**Instructions for the task**
Write out each of the items below verbatim, omitting the pictures.

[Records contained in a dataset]
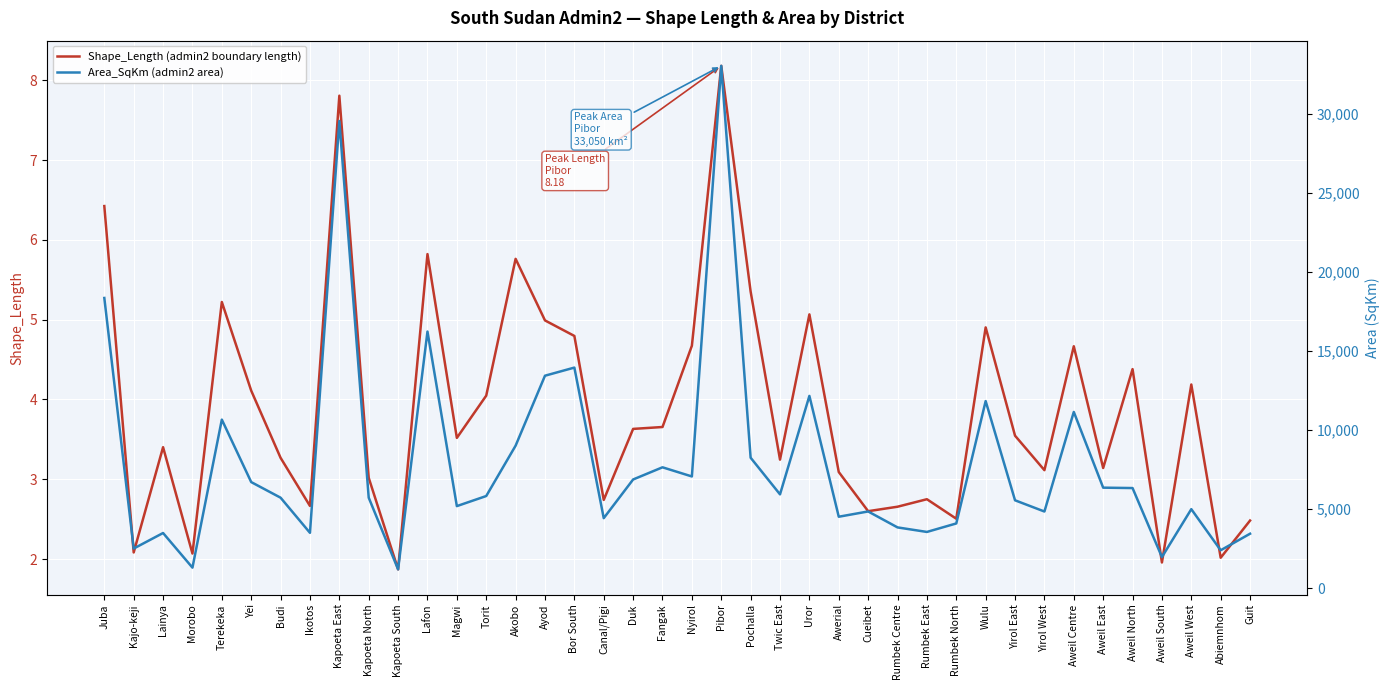

Is it true that Shape_Length (admin2 boundary length) equals 7.1 at Aweil West?

False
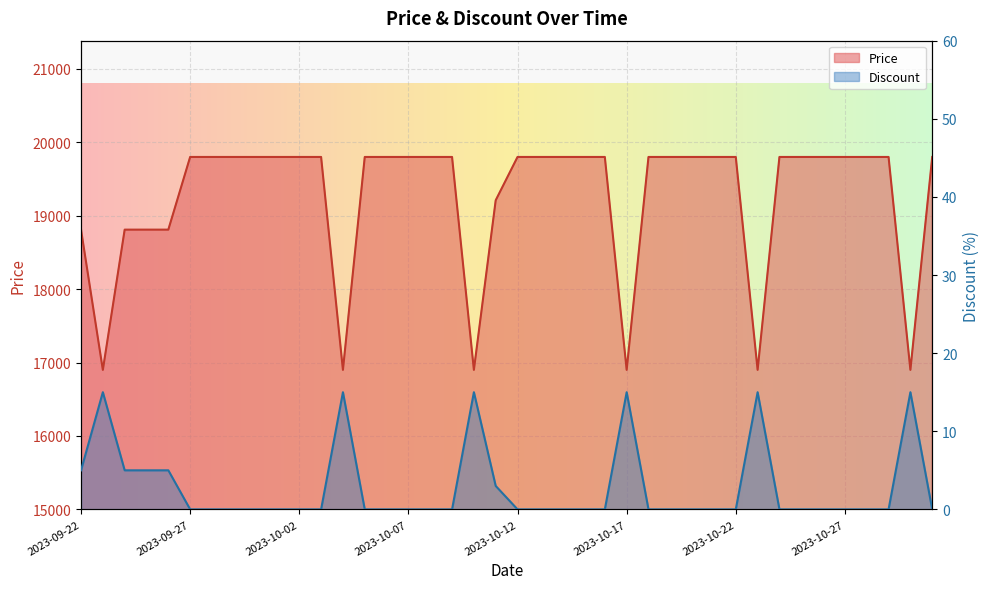

What position from the left is 2023-09-25?

4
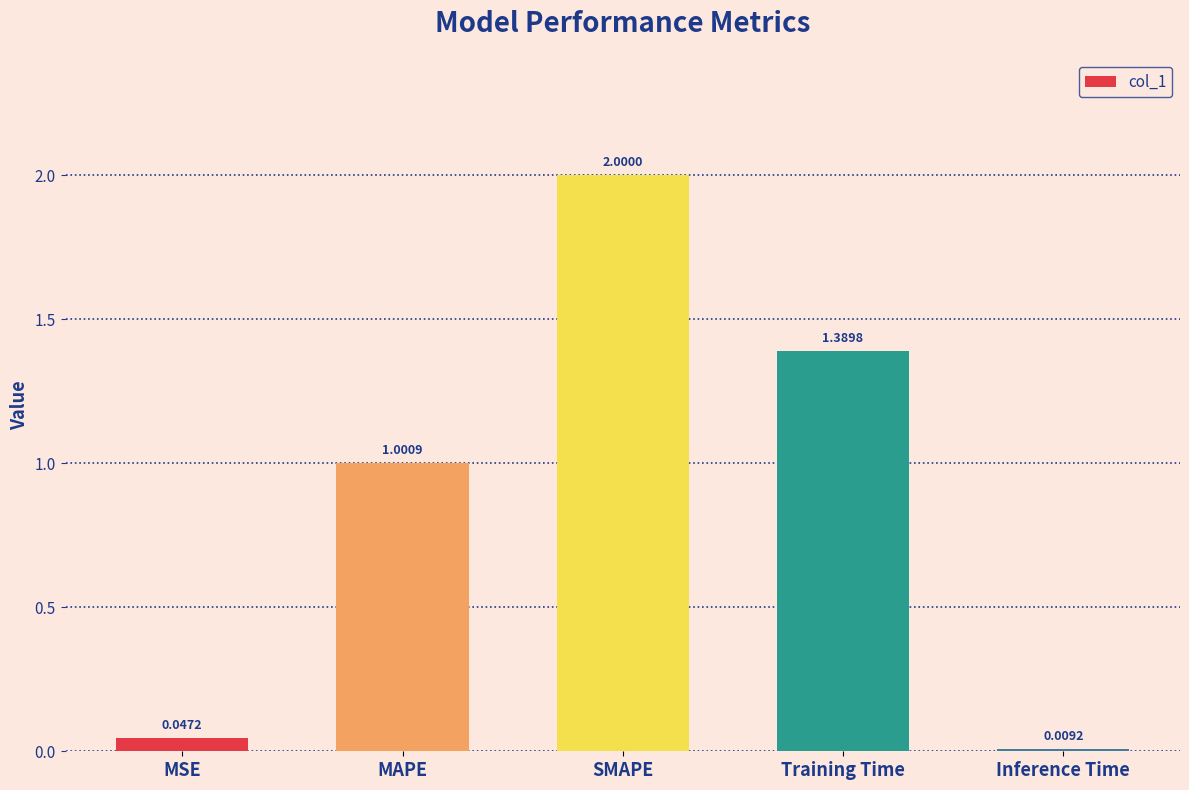

What value does the data have at MAPE?

1.0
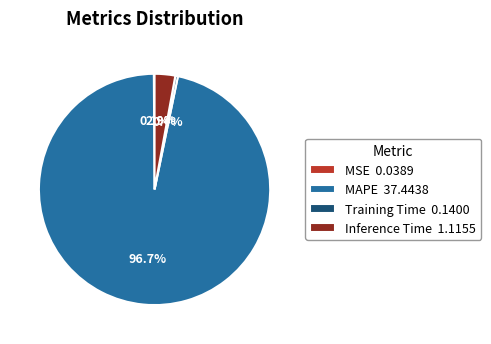

Which category has the biggest portion of the pie?

MAPE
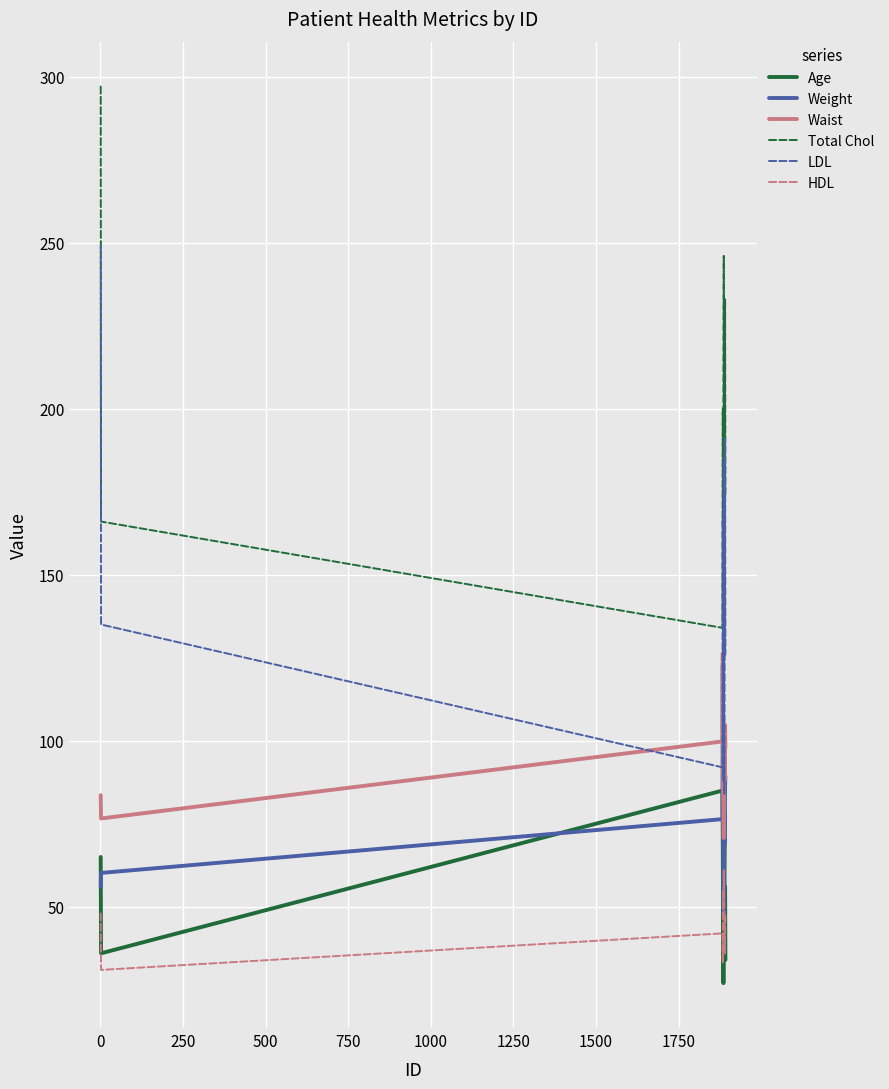

Which series ends up on top after the final intersection of HDL and Age?

HDL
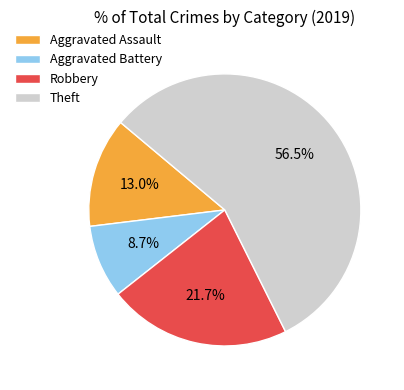

Do Robbery and Aggravated Assault together represent more than half of the pie?

No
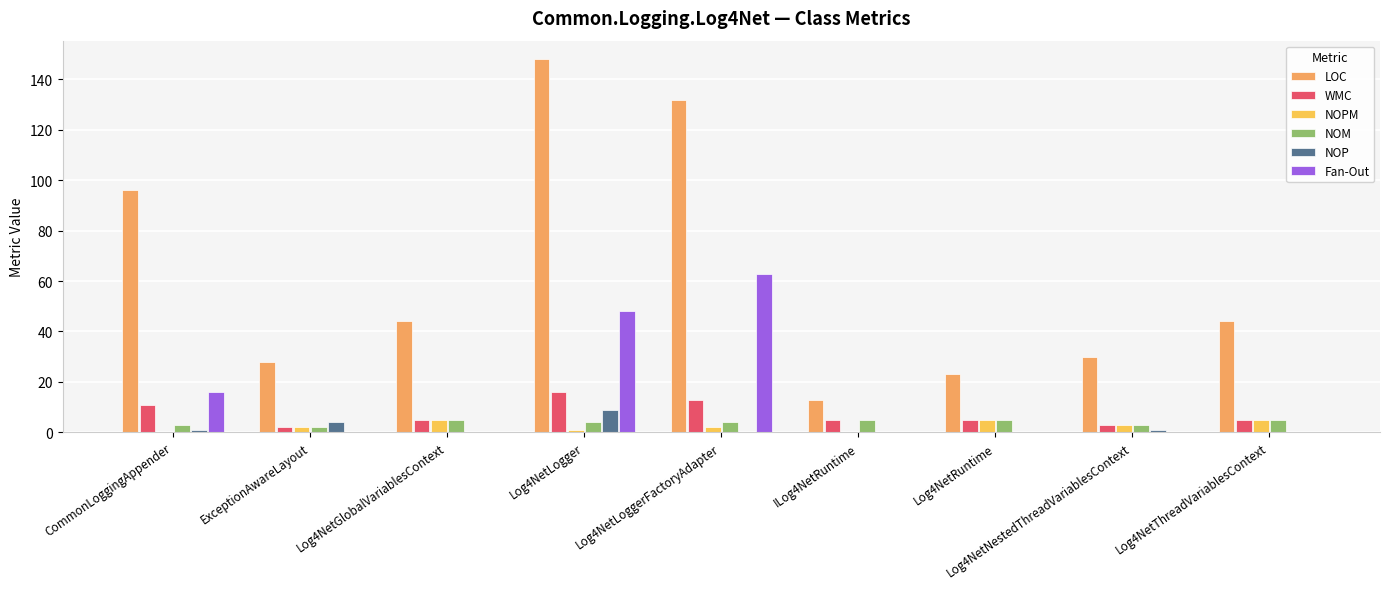

Where is LOC nearest to the value 80?

CommonLoggingAppender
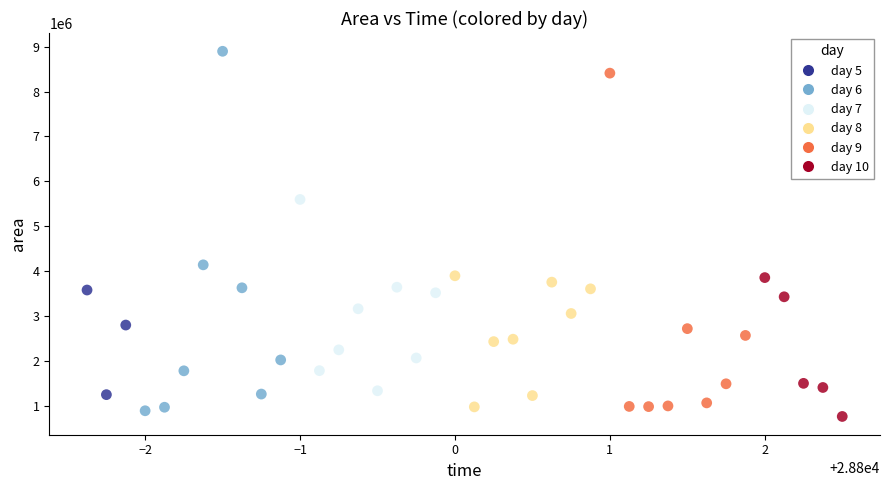

What is the range of Y values (max minus min)?

8119375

**Result of this exercise**
Is it true that Shape_Length (admin2 boundary length) equals 7.1 at Aweil West?

False

What position from the left is 2023-09-25?

4

What value does the data have at MAPE?

1.0

Which category has the biggest portion of the pie?

MAPE

Which series ends up on top after the final intersection of HDL and Age?

HDL

Do Robbery and Aggravated Assault together represent more than half of the pie?

No

Where is LOC nearest to the value 80?

CommonLoggingAppender

What is the range of Y values (max minus min)?

8119375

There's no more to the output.